La Besle histoire d’un moulin à Romilly-sur-Andelle - Les Bois Utiles

Le fonds de commerce de fabrique de cannes, manches de parapluies et ombrelles est concédé moyennant 98 200 francs, payé également comptant. Ce prix comprend les éléments incorporels, l’enseigne, le nom commercial, la clientèle et l’achalandage, estimés à 5 000 francs, les éléments corporels, le mobilier, le matériel estimés à 20 000 francs, et les marchandises dont un état est dressé, estimés à 73 200 francs.
La Besle histoire d’un moulin à Romilly-sur-Andelle - Les Bois Utiles

Un mois et demi plus tard, Gaston Auguste Philbert, industriel, maire de Pont-Saint-Pierre, et Maurice Lucien Julien Cavelier, directeur d’usine, domicilié à Douville, fondent une société anonyme, dénommée Les Bois Utiles. Elle a pour objet toutes les opérations se rattachant soit directement, soit indirectement au commerce et à l’industrie du bois tant en France qu’à l’étranger. Son capital est de 500 000 francs, divisé en 500 actions de 1000 francs chacune. 128 actions seront attribuées à Maurice Cavelier pour ses apports, la société étant alors estimée à 128 000 francs.
Les 372 actions restantes se répartissent entre 7 souscripteurs :
-          100 pour Gaston Auguste Philbert
-          32 pour Maurice Cavelier
-          100 pour Lucien Alexandre Muylaert, directeur de laiterie demeurant à Château-sur-Epte
-          60 pour Joseph Ferdinand Dubois, directeur technique de fabrique à chaussures, demeurant à Pont-de-l’Arche
-          50 pour Paul Léon Philbert, entrepreneur de battage, demeurant à Prey
-          20 pour Frédéric Célestin Marie Miché
-          10 pour Pierre Henri Cavelier
Tous ces actionnaires ont des liens familiaux, centrés sur les Philbert et les Cavelier.
La Besle histoire d’un moulin à Romilly-sur-Andelle - Les Bois Utiles
En 1945, la société Les Bois Utiles achète à Albert Henri Barette le reste de ses terrains. Le capital de la société Les Bois Utiles est désormais passé à 1 million de francs, répartis par moitié entre Maurice Cavelier et Gaston Philbert.
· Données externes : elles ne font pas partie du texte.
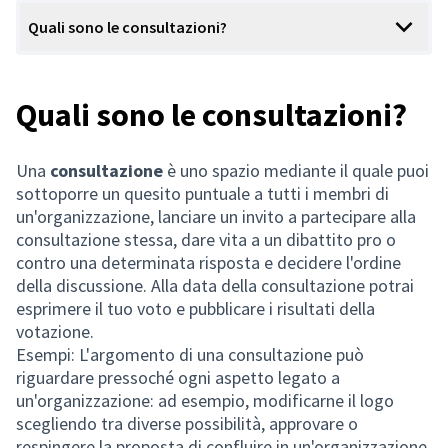
Quali sono le consultazioni?
Quali sono le consultazioni?
Una
consultazione
è uno spazio mediante il quale puoi
sottoporre un quesito puntuale a tutti i membri di
un'organizzazione, lanciare un invito a partecipare alla
consultazione stessa, dare vita a un dibattito pro o
contro una determinata risposta e decidere l'ordine
della discussione. Alla data della consultazione potrai
esprimere il tuo voto e pubblicare i risultati della
votazione.
Esempi: L'argomento di una consultazione può
riguardare pressoché ogni aspetto legato a
un'organizzazione: ad esempio, modificarne il logo
scegliendo tra diverse possibilità, approvare o
respingere la proposta di confluire in un'organizzazione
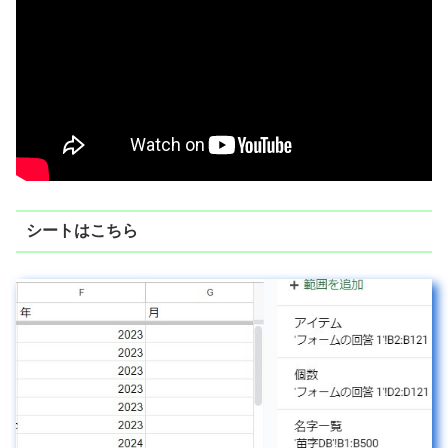
シートはこちら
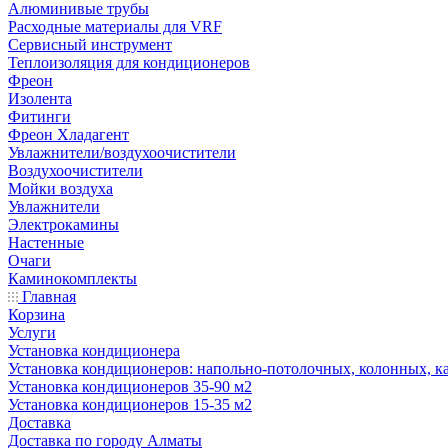
Алюминивые трубы
Расходные материалы для VRF
Сервисный инструмент
Теплоизоляция для кондиционеров
Фреон
Изолента
Фитинги
Фреон Хладагент
Увлажнители/воздухоочистители
Воздухоочистители
Мойки воздуха
Увлажнители
Электрокамины
Настенные
Очаги
Каминокомплекты
Главная
Корзина
Услуги
Установка кондиционера
Установка кондиционеров: напольно-потолочных, колонных, ка
Установка кондиционеров 35-90 м2
Установка кондиционеров 15-35 м2
Доставка
Доставка по городу Алматы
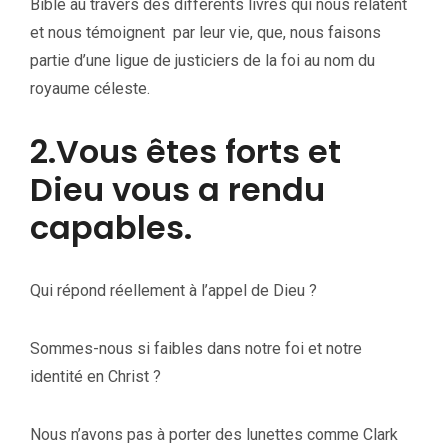
Bible au travers des différents livres qui nous relatent
et nous témoignent par leur vie, que, nous faisons
partie d’une ligue de justiciers de la foi au nom du
royaume céleste.
2.Vous êtes forts et
Dieu vous a rendu
capables.
Qui répond réellement à l’appel de Dieu ?
Sommes-nous si faibles dans notre foi et notre
identité en Christ ?
Nous n’avons pas à porter des lunettes comme Clark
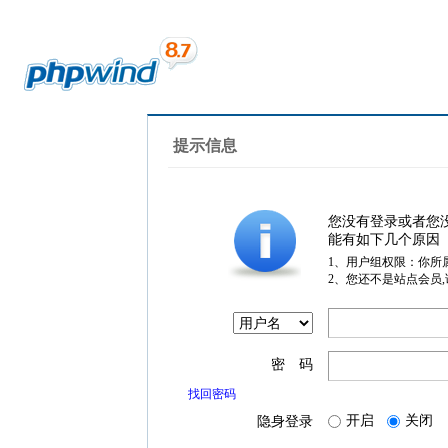
提示信息
您没有登录或者您
能有如下几个原因
1、用户组权限：你所
2、您还不是站点会员
密 码
找回密码
开启
关闭
隐身登录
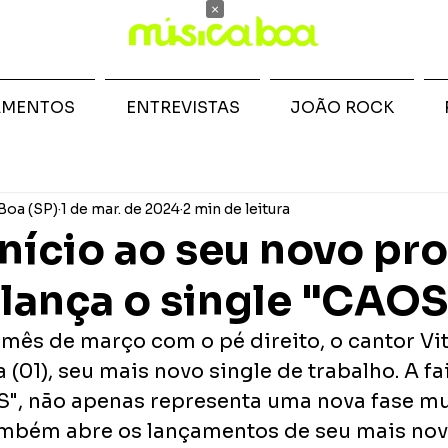
×
AMENTOS
ENTREVISTAS
JOÃO ROCK
Boa (SP)
1 de mar. de 2024
2 min de leitura
nício ao seu novo pro
 lança o single "CAOS
 mês de março com o pé direito, o cantor Vit
a (01), seu mais novo single de trabalho. A fa
S", não apenas representa uma nova fase mu
ambém abre os lançamentos de seu mais novo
La même année, Maurice Cavelier vend à la société des Bois Utiles l’ensemble des terrains qu’il avait acheté à Frédéric Miché en 1941 (plus de 3 hectares). Monsieur Miché habitera sur la propriété jusqu’à la date fatidique du 16 décembre 1946, jour où la filature de Fontaine-Guérard, dont Maurice Cavelier est le directeur, cesse son activité à la suite d’un ultime incendie. Ce dernier viendra alors habiter avec son épouse à Romilly-sur-Andelle.
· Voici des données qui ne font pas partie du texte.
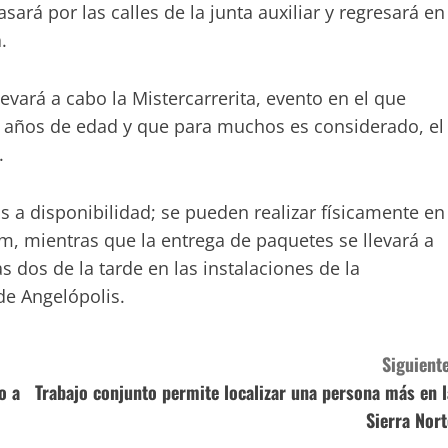
ará por las calles de la junta auxiliar y regresará en
.
evará a cabo la Mistercarrerita, evento en el que
14 años de edad y que para muchos es considerado, el
.
s a disponibilidad; se pueden realizar físicamente en
, mientras que la entrega de paquetes se llevará a
 dos de la tarde en las instalaciones de la
de Angelópolis.
Siguiente
o a
Trabajo conjunto permite localizar una persona más en l
Sierra Nort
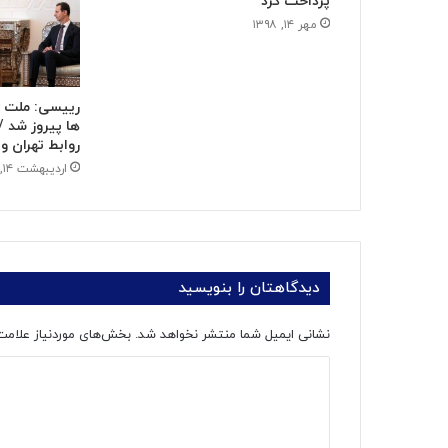
پرداخت کرد
مهر ۱۴, ۱۳۹۸
رییسی: ملت س
ها پیروز شد /
روابط تهران و
اردیبهشت ۱۴, ۱۴۰۲
دیدگاهتان را بنویسید
نشانی ایمیل شما منتشر نخواهد شد.
بخش‌های موردنیاز علامت
د
ی
د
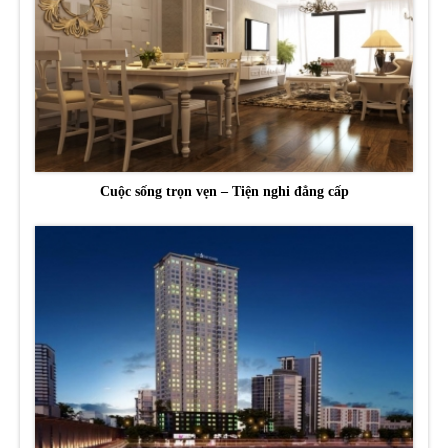
Cuộc sống trọn vẹn – Tiện nghi đẳng cấp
Des ouvriers des Établissements Philbert travaillent aux Bois Utiles, qui approvisionnent les Établissements Pilbert et l’usine de robinetterie Briffault. On y fabrique toutes sortes de caisses en bois, (clayettes, caisses pour les harengs comme pour du matériel plus lourd…), et de la boissellerie (escabeaux, boîtes aux lettres….). L‘activité s’y développe avec succès dans un premier temps. L’usine compte en 1955 une trentaine d’ouvriers, mais des difficultés de trésorerie surviennent, à cause d’impayés et de contentieux. Le moulin fournit l’électricité qui alimente le ruban, sur lequel sont débités les arbres. Monsieur Lançon, qui a débuté sa carrière aux Bois Utiles en 1955, veille sur ce ruban qui repose aujourd’hui chez Monsieur Jean Miché, un ancien menuisier, petit-fils de Frédéric Miché, qui reprit l’activité de son père.

Maurice Cavelier décède au moulin de Besles en 1970. Sa veuve Léonce met en gérance la société. M. et Mme Devillers poursuivent l’activité avant de racheter l’ensemble de la propriété en 1984.
Ils confient par la suite la marche de l’établissement à André Laurent, ancien charcutier de Vandrimare reconverti en marchand de bois. Ne pouvant juridiquement reprendre la dénomination Les Bois utiles, il crée la société Les Bois de l’Andelle, implantant deux succursales de ladite société à Vandrimare.